Which brings me to today’s subject in this week’s theme of people I’d like to have known.
I stumbled across a movie called Tracks – https://www.youtube.com/watch?v=qi7opVyt15Y which is visually achingly beautiful. The (true) story it tells is even more stunning: a 2.700 km trek through desert and bush crossing Australia on foot from the Northern Territory town Alice Springs to the Indian Ocean by a young woman, her dog and 4 camels, Robyn Davidson. She trained several years to work with wild camels before she set off. National Geographic was willing to finance some part of the journey in exchange for photographs in situ, so Davidson grudgingly accepted occasional company of a photographer who remains a lifelong friend; some parts of the journey happened with the help of an Aborigine guide who saved her life more than once. But mostly she sought solitude, working through a childhood loss by walking by herself for an eternity. Risking her life to be alone.

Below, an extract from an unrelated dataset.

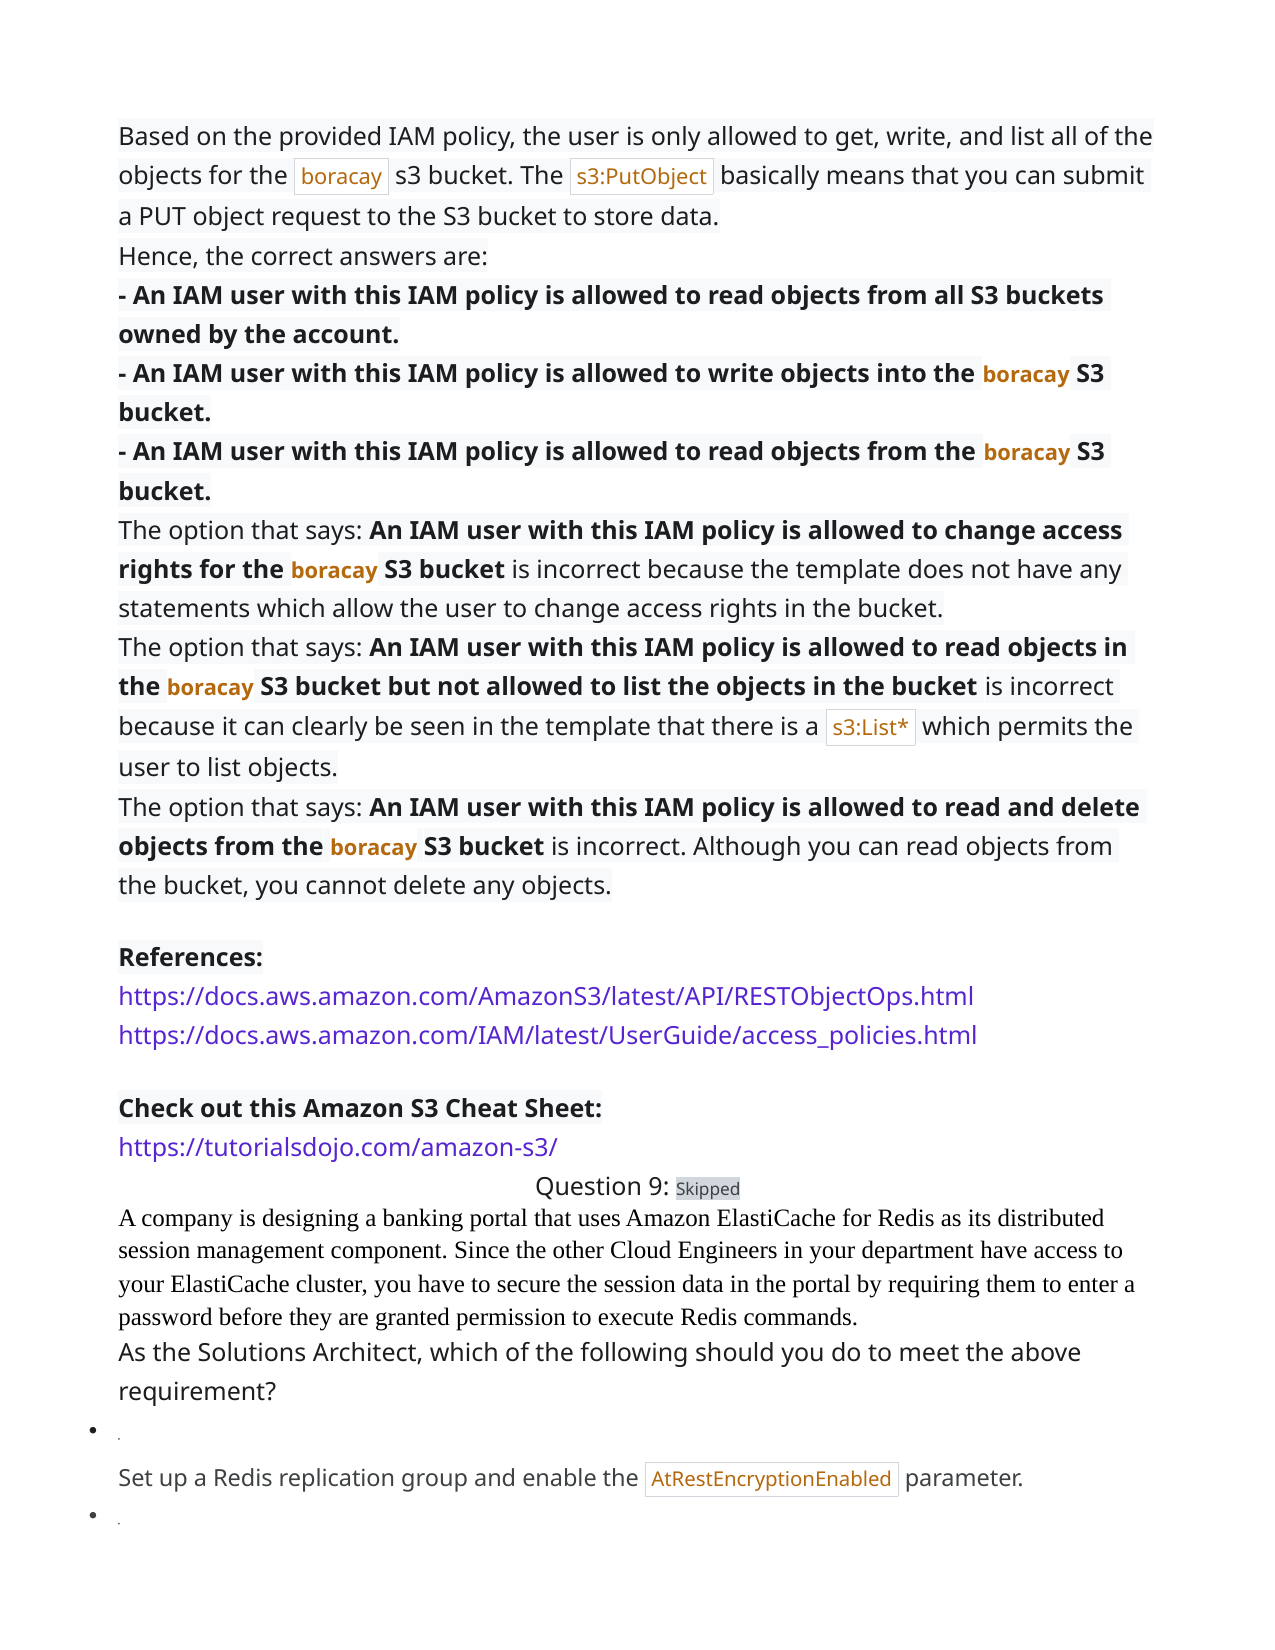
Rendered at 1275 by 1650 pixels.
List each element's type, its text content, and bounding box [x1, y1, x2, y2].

She later moved to the Himalayas with a man she met at some camel exchange in India. That was after an affair with Salmon Rushdie, who had sought her out after reading the book about the trek. (I find it irksome, by the way, that they always mention him in the context of women’s lovers – have you ever seen something about Rushdie which in passing mentioned he had a relationship with Davidson? Or for that matter, Marianne Wiggins, who wrote the scariest book of all times, John Dollar, that outdoes anything I ever read by Rushdie?) I’d ask her about courage.
Photographs are American stand-ins from Joshua Tree National Park.
Martha Ullman West
Photos are wonderful of course, but I adore your text today, particularly riff on Salman Rushdie, irritating man, and writer, that he is.
Steve Tilden
Whether it’s Joshua Tree or the Australian outback, I will never visit, so I rely upon you, dear Friderike, to take me there and open my eyes to worlds I do not know.

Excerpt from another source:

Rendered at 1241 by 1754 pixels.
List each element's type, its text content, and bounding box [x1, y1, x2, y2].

I’m going to get John Dollar next time at Powell’s.
Ellen will be delivering a paper at a conference in Sydney come October; Jiro and the kids will go too, then they are going to stay for a week or so after the conference. Quite an adventure. I like the gun-ownership statistics for Australia. People in this country can be dreadfully stupid, eh? My ship was bound for Sydney in 1967. We crossed the equator (so I’m a shell-back) but wee had to turn around and be ready for some sort of action when the North Koreans captured one of our spy ships near their waters. All of it stupid, as usual, of course.
Lee Musgrave
I’ve seen the film and lived on the land… and I can say without hesitation that you and I are kindred spirits.